Nephronophthisis 20
A number sign (#) is used with this entry because of evidence that nephronophthisis-20 (NPHP20) is caused by homozygous or compound heterozygous mutation in the MAPKBP1 gene (616786) on chromosome 15q15.
DescriptionNephronophthisis-20 is an autosomal recessive tubulointerstitial nephritis characterized by progressive renal fibrosis resulting in end-stage renal failure. The age at onset is relatively late compared to other forms of NPHP, and patients develop end-stage renal disease in the second or third decades. Unlike most other forms of NPHP, NPHP20 does not have features of a ciliopathy and patients do not appear to have extrarenal manifestations (summary by Macia et al., 2017).
For a general phenotypic description and a discussion of genetic heterogeneity of nephronophthisis, see NPHP1 (256100).
Clinical FeaturesMacia et al. (2017) reported 8 patients from 5 unrelated families with NPHP20. The families were of various ethnic origins, including Norwegian, Turkish, Portuguese, and Italian: 4 of the families were consanguineous. The severity was variable: 5 patients from 3 families developed end-stage renal disease between 12 and 25 years of age, including 4 who underwent renal transplant, whereas 3 patients from the other 2 families did not have end-stage renal disease in their twenties. Renal biopsies and ultrasounds showed classic features of NPHP, including atrophic tubules with thickening of the basement membranes, massive interstitial fibrosis, interstitial infiltrates, and cysts. None of the patients had extrarenal manifestations or evidence of a ciliopathy, such as situs inversus or polydactyly.
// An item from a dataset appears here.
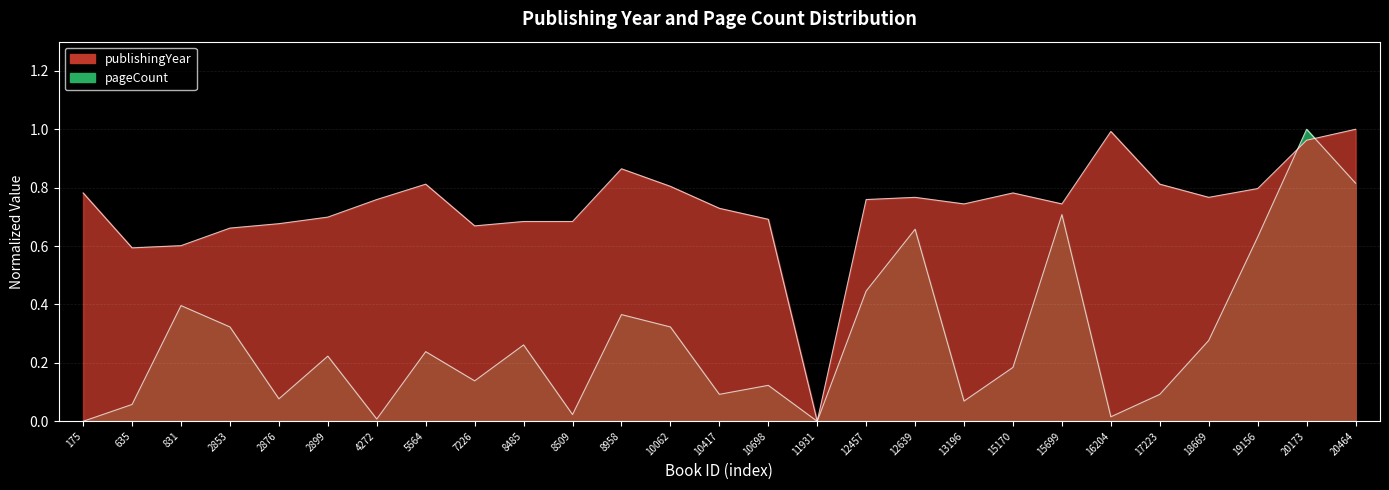

How many distinct data groups are displayed?

2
Some had variable additional features, including scoliosis, short stature, or facial dysmorphism, but it was unclear whether these were part of the NPHP20 phenotype. One patient had retinitis pigmentosa (RP43; 613810) associated with a known pathogenic RP mutation in the PDE6A gene (V685M; 180071.0004).
InheritanceThe transmission pattern of NPHP20 in the families reported by Macia et al. (2017) was consistent with autosomal recessive inheritance.
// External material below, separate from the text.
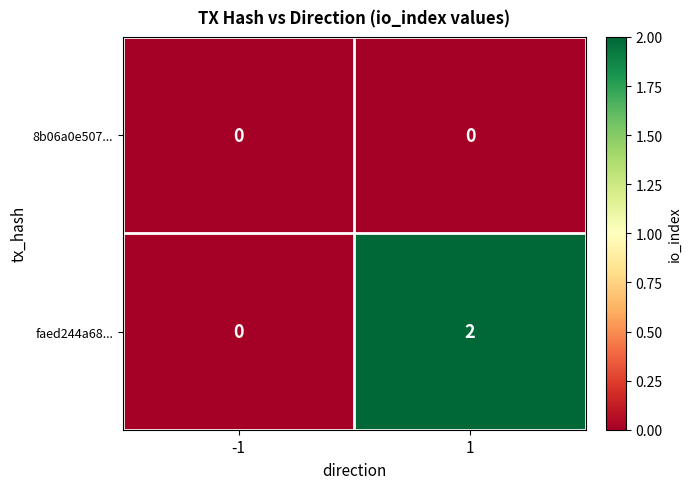

Which series has the largest total across all categories?

faed244a68...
Molecular GeneticsIn 8 patients from 5 unrelated families with NPHP20, Macia et al. (2017) identified compound heterozygous or homozygous mutations in the MAPKBP1 gene (616786.0001-616786.0006). The mutations, which were found by whole-exome sequencing and confirmed by Sanger sequencing, segregated with the disorder in the families. The patients were ascertained from a cohort of 141 NPHP families who underwent whole-exome sequencing. In vitro studies in various ciliated cells showed that MAPKBP1 did not associate with the cilia or centrosomes/basal bodies, and patient cells showed normal ciliary numbers, formation, and length. MAPKBP1 immunostaining at mitotic spindle poles was severely decreased in cells derived from 3 probands compared to controls. Transfection of the mutations into HeLa cells showed that all except the R544Q variant (616786.0004) impaired recruitment of MAPKBP1 to the spindle pole. Most of the variants, except R544Q, had decreased interaction with WDR62 (613583) and JNK2 (602896), although overall JNK signaling did not show significant changes from normal. All mutant fibroblasts, a kidney sample from 1 patient, and Mapkbp1-null murine cells showed evidence of an increased DNA damage response, with increased levels of nuclear gamma-phosphorylated H2AFX (601772) compared to controls.
Animal ModelMacia et al. (2017) found that Mapkbp1-null mice and zebrafish did not show any classic ciliopathy-associated phenotypes such as situs inversus, polydactyly (in the mouse), curved body axis (in the fish), or renal cysts. Only 1 of 8 mutant zebrafish showed dilated renal tubules associated with fibrosis.